Outro tópico levantado foi a tentativa de incluir minérios, petróleo e gás natural na base do imposto. Para o professor, essa medida não cumpre a função regulatória, já que o preço dessas commodities é definido no mercado internacional. “Tributar a extração de ferro ou petróleo não vai reduzir consumo, apenas vai sangrar a rentabilidade das empresas e jogar contra o próprio País, que depende desses recursos estratégicos”, argumentou o professor.
No caso das bebidas açucaradas, Andrade também enfatizou a incongruência entre o discurso oficial e a realidade brasileira. “Estamos consumindo 30% menos refrigerantes nos últimos dez anos, sem precisar de IS. Hoje, apenas 1,3% das calorias da família brasileira vem dessas bebidas. Não estamos mirando saúde pública de fato, mas três grandes empresas que dominam 80% do mercado e já têm histórico de litígios com a Receita”, ironizou o foco do tributo.
Andrade concluiu que o imposto nasce com um “desenho torto”, mais preocupado em atender às exigências fiscais imediatas do que em alinhar-se com políticas públicas consistentes.
O futuro ainda incerto
A avaliação conjunta dos especialistas deixa claro que o IS surge sob forte desconfiança. Se, de um lado, carrega a promessa de alinhar tributação com políticas de saúde e meio ambiente, de outro, pode se transformar em mais um peso fiscal, alimentando disputas federativas e ampliando a complexidade do sistema.
Como resumiu os professores da USP, trata-se de um tributo “torto” e o seu futuro dependerá da capacidade do legislador de respeitar os limites constitucionais e dar segurança às empresas. Esse rico e complexo debate deixou claro que o IS transcende a função extrafiscal para a qual foi concebido. Segundo os advogados tributaristas, é um campo fértil de discussões sobre constitucionalidade, seletividade e segurança jurídica. Já para os empresários, trata-se de um alerta para reorganizar estratégias de gestão e competitividade em um ambiente de incerteza regulatória [leia o boxe abaixo].

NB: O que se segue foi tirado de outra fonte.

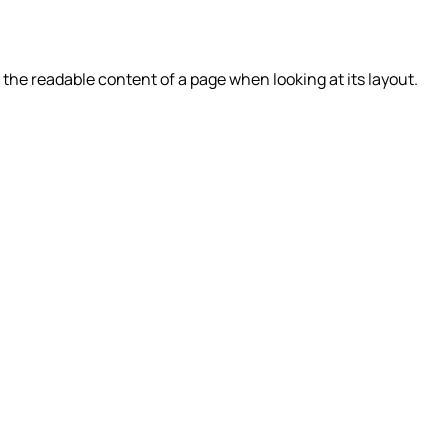
by the readable content of a page when looking at its layout.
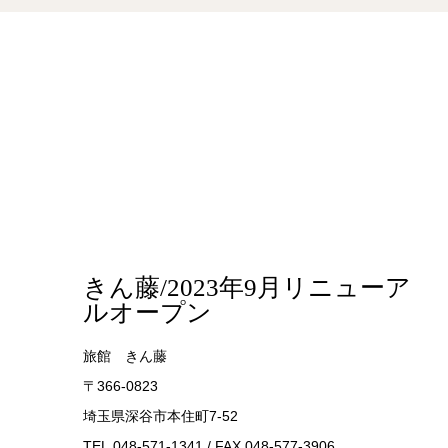
きん藤/2023年9月リニューア
ルオープン
旅館 きん藤
〒366-0823
埼玉県深谷市本住町7-52
TEL.048-571-1341 / FAX.048-577-3906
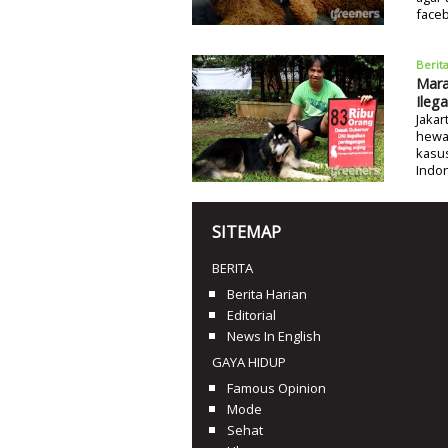
face
Berit
Mara
Ileg
Jakar
hewa
kasus
Indon
SITEMAP
BERITA
Berita Harian
Editorial
News In English
GAYA HIDUP
Famous Opinion
Mode
Sehat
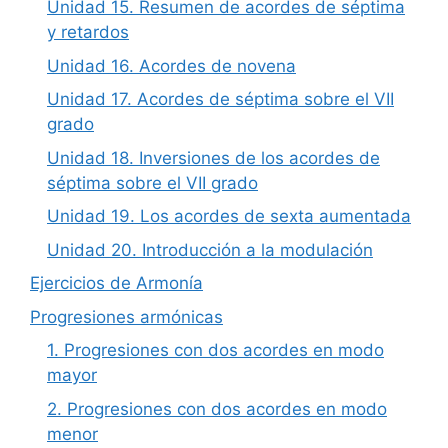
Unidad 15. Resumen de acordes de séptima
y retardos
Unidad 16. Acordes de novena
Unidad 17. Acordes de séptima sobre el VII
grado
Unidad 18. Inversiones de los acordes de
séptima sobre el VII grado
Unidad 19. Los acordes de sexta aumentada
Unidad 20. Introducción a la modulación
Ejercicios de Armonía
Progresiones armónicas
1. Progresiones con dos acordes en modo
mayor
2. Progresiones con dos acordes en modo
menor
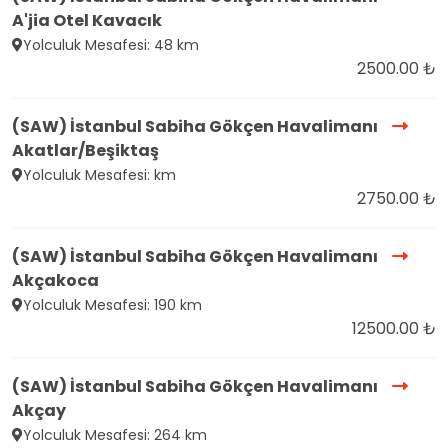
A'jia Otel Kavacık
Yolculuk Mesafesi: 48 km
2500.00 ₺
(SAW) İstanbul Sabiha Gökçen Havalimanı
Akatlar/Beşiktaş
Yolculuk Mesafesi: km
2750.00 ₺
(SAW) İstanbul Sabiha Gökçen Havalimanı
Akçakoca
Yolculuk Mesafesi: 190 km
12500.00 ₺
(SAW) İstanbul Sabiha Gökçen Havalimanı
Akçay
Yolculuk Mesafesi: 264 km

“Cabe às empresas se prepararem, com planejamento tributário sólido e monitoramento constante da regulamentação, para não serem surpreendidas por aumentos inesperados de carga. E cabe a nós, do Conselho de Assuntos Tributários, reafirmar a nossa missão de zelar pela racionalidade e pelo equilíbrio do sistema tributário nacional. A FecomercioSP se coloca como parceira dos setores representados na construção de um ambiente de negócios mais justo, competitivo e previsível, seguindo atenta para evitar que o IS não se transforme em um instrumento de elevação generalizada da carga tributária”, encerrou Costa.
Recomendações práticas para os empresários
Os especialistas convergiram em alguns pontos de alerta e orientação para o setor produtivo. Confira a seguir.
- Monitorar a regulamentação: a definição das alíquotas em lei ordinária será decisiva para o impacto aos negócios.
- Investir em planejamento tributário: antecipar cenários é fundamental para avaliar riscos de aumento de custos em cadeias longas do Comércio e dos Serviços.
- Revisar contratos e precificação: empresas devem se preparar para o possível repasse de custos ao consumidor final.
- Acompanhar compromissos ambientais e de saúde pública: entender como o governo alinhará o IS com políticas internacionais (como o Acordo de Paris) será vital para setores de alimentos, bebidas, transporte e mineração.